(WHAT NEEDS TO BE DONE):
Images in the records should be skipped while the rest is transcribed verbatim.

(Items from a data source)

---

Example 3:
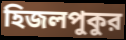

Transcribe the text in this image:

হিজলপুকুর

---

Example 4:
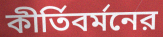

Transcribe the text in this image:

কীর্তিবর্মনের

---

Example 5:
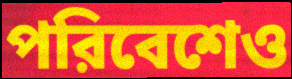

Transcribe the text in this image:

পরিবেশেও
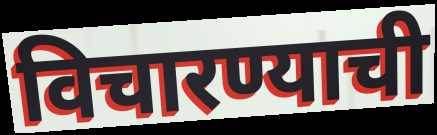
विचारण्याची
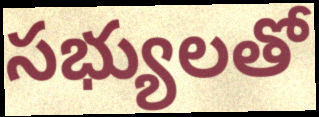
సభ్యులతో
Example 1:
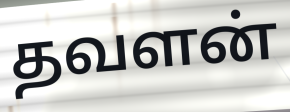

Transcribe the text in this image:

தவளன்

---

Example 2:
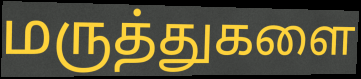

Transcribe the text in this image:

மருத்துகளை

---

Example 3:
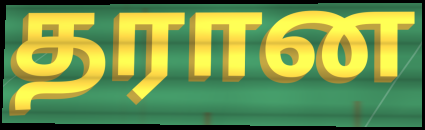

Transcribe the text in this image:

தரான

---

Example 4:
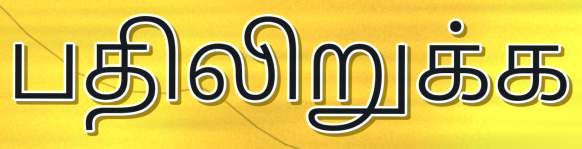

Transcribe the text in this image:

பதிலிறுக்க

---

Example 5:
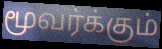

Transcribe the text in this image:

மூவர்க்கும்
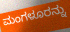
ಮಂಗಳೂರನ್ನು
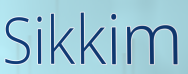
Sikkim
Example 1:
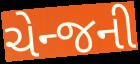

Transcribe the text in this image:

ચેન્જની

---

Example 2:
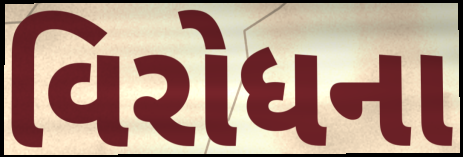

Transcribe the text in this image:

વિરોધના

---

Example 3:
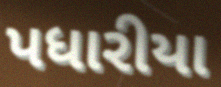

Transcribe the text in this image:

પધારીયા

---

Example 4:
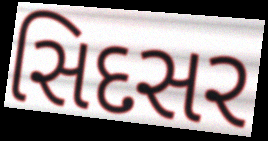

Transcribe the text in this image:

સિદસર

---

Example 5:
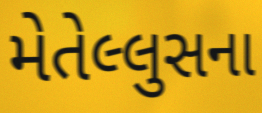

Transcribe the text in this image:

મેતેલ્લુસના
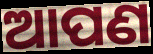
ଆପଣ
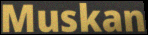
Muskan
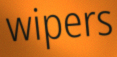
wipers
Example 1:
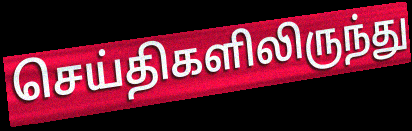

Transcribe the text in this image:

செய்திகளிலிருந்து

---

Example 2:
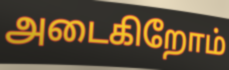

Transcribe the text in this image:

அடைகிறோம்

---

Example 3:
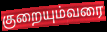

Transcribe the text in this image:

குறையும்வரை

(COMPLETED TASK):
---

Example 3:

Transcribe the text in this image:

হিজলপুকুর

---

Example 4:

Transcribe the text in this image:

কীর্তিবর্মনের

---

Example 5:

Transcribe the text in this image:

পরিবেশেও
विचारण्याची
సభ్యులతో
Example 1:

Transcribe the text in this image:

தவளன்

---

Example 2:

Transcribe the text in this image:

மருத்துகளை

---

Example 3:

Transcribe the text in this image:

தரான

---

Example 4:

Transcribe the text in this image:

பதிலிறுக்க

---

Example 5:

Transcribe the text in this image:

மூவர்க்கும்
ಮಂಗಳೂರನ್ನು
Sikkim
Example 1:

Transcribe the text in this image:

ચેન્જની

---

Example 2:

Transcribe the text in this image:

વિરોધના

---

Example 3:

Transcribe the text in this image:

પધારીયા

---

Example 4:

Transcribe the text in this image:

સિદસર

---

Example 5:

Transcribe the text in this image:

મેતેલ્લુસના
ଆପଣ
Muskan
wipers
Example 1:

Transcribe the text in this image:

செய்திகளிலிருந்து

---

Example 2:

Transcribe the text in this image:

அடைகிறோம்

---

Example 3:

Transcribe the text in this image:

குறையும்வரை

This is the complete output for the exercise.